In essence, Lindsay and Gutzlaff had identified a wedge they believed could be driven right through the firmament of China: a natural alliance of British trade interests and the multitude of Chinese merchants with their desire for free commerce, both of them set against the jealous government of the Manchus. All of the exclusiveness, the restrictions, and the close management of trade that had defined the Canton commerce for so long were, Lindsay claimed, the products of a government that no longer enjoyed the full support of its subjects. A simple push from the outside and the whole system would topple from within.

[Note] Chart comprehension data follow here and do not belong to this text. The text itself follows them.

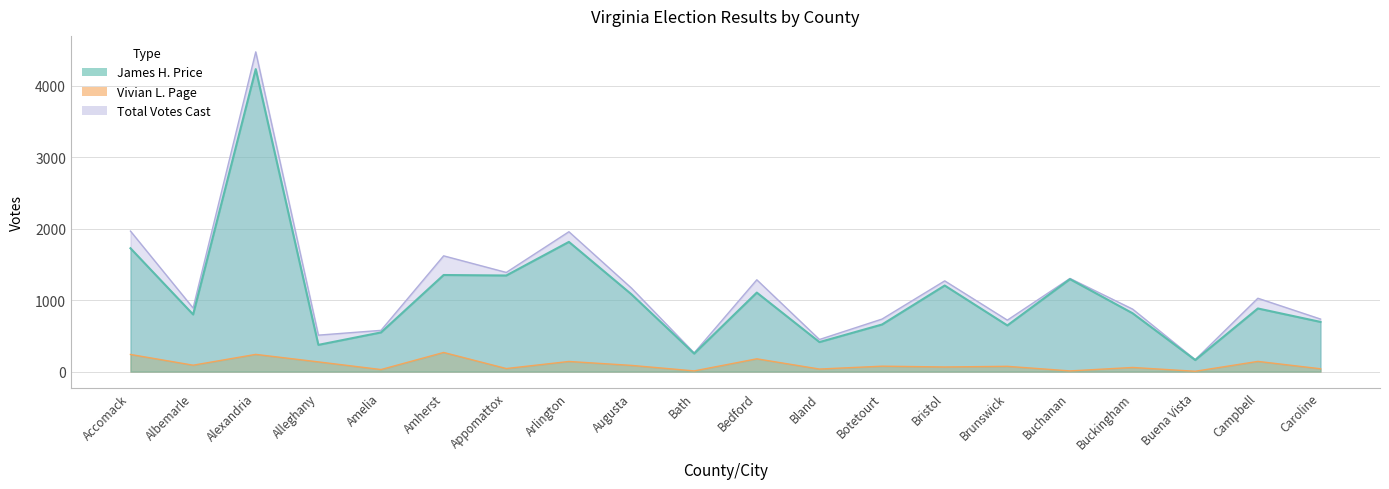

What are all the series names shown in the legend?

James H. Price, Vivian L. Page, Total Votes Cast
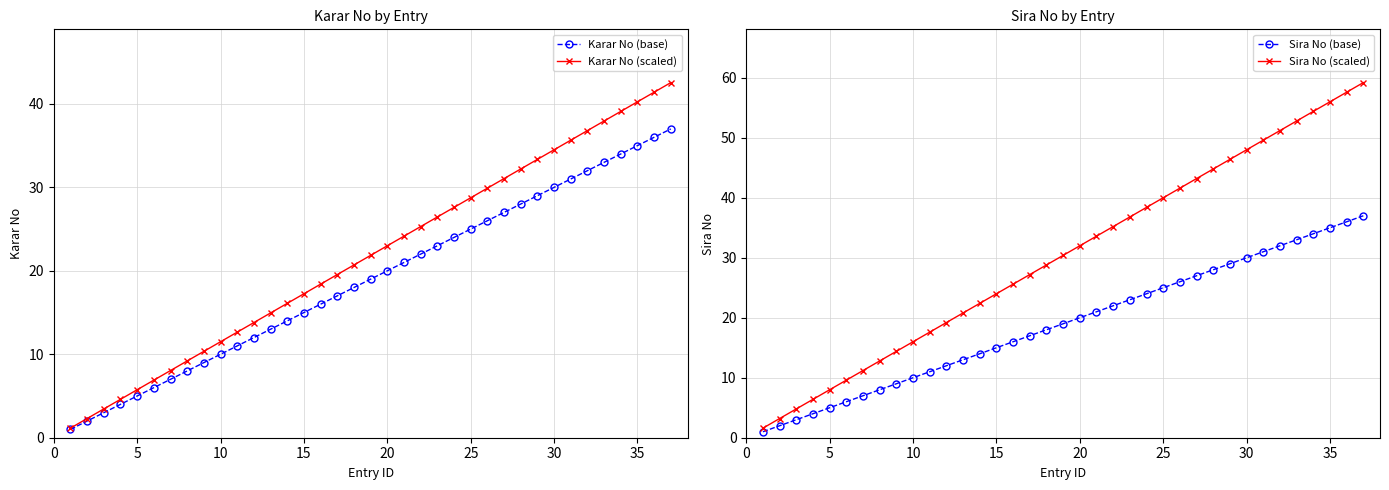

True or false: Karar No (scaled) has more than 1 points higher than both neighbors.

False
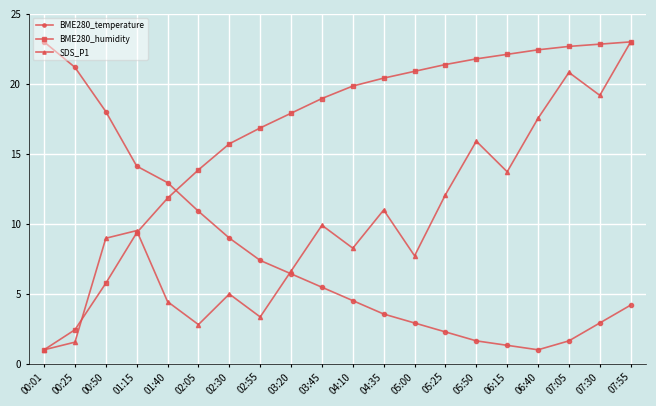

Does the chart display data point markers on the line(s)?

Yes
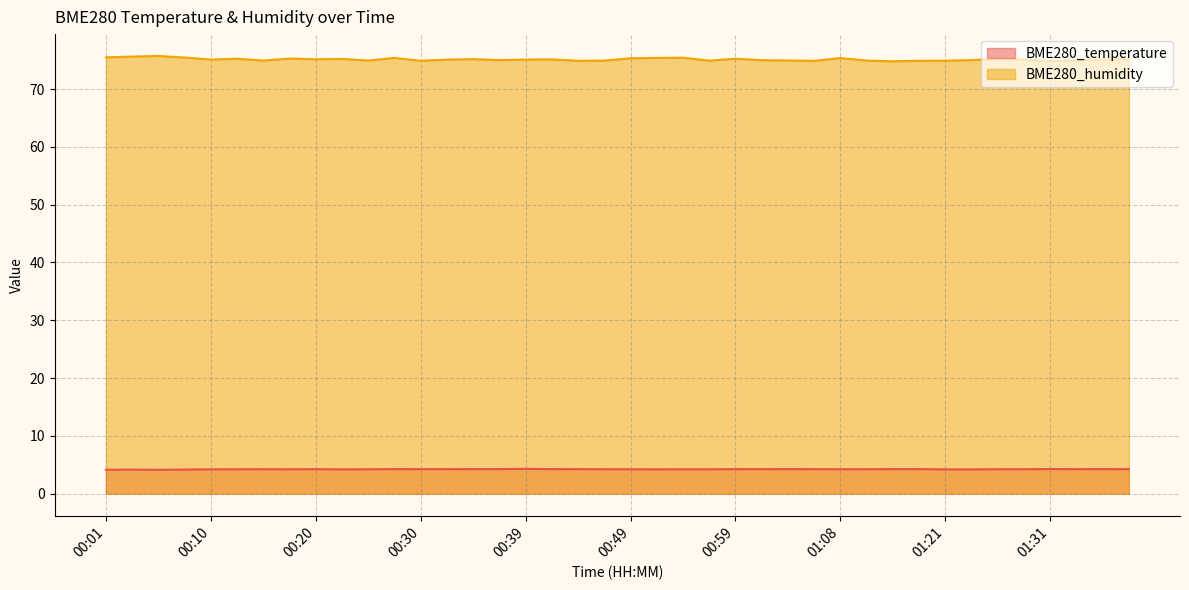

Is the value of BME280_temperature at 00:05 greater than the value of BME280_humidity at 00:20?

No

There were joyous reactions to the Lord Amherst’s voyage in Britain and America. In London, the Eclectic Review declared that it “places the character of the natives altogether in a new light, and opens to us the most cheering prospect as to the possibility of wholly breaking down the partition which has for ages separated from civilized society a fourth portion of the human race.”10 The Times lauded Gutzlaff’s revelations that “as a nation, China is politically weak,” that its naval defenses were “contemptible,” that the government had “no hold on the affections of the people,” and that the officials were “cowardly, corrupt, and excessively cringing.” But the ordinary people of China—the people!—were, the Times was delighted to report to its readers, “hospitable, kind, and eager to establish an intercourse with foreigners.”11

In America, newspapers called Gutzlaff “one of the most extraordinary men of the age.”12 Legions of missionary writers quoted his potent declaration, “We are entirely erroneous about China.” China was not a closed country, said Gutzlaff, but in fact “no country in Asia, ruled by native princes, is so easy of access.”13 According to believers on both sides of the Atlantic, be they believers in commerce or religion, the voyage of the Lord Amherst revealed the mysterious country of China in a new light: not as some impenetrable, reclusive empire but as a market for free commerce and a field for Christian conversion that was all but begging to be opened by the West.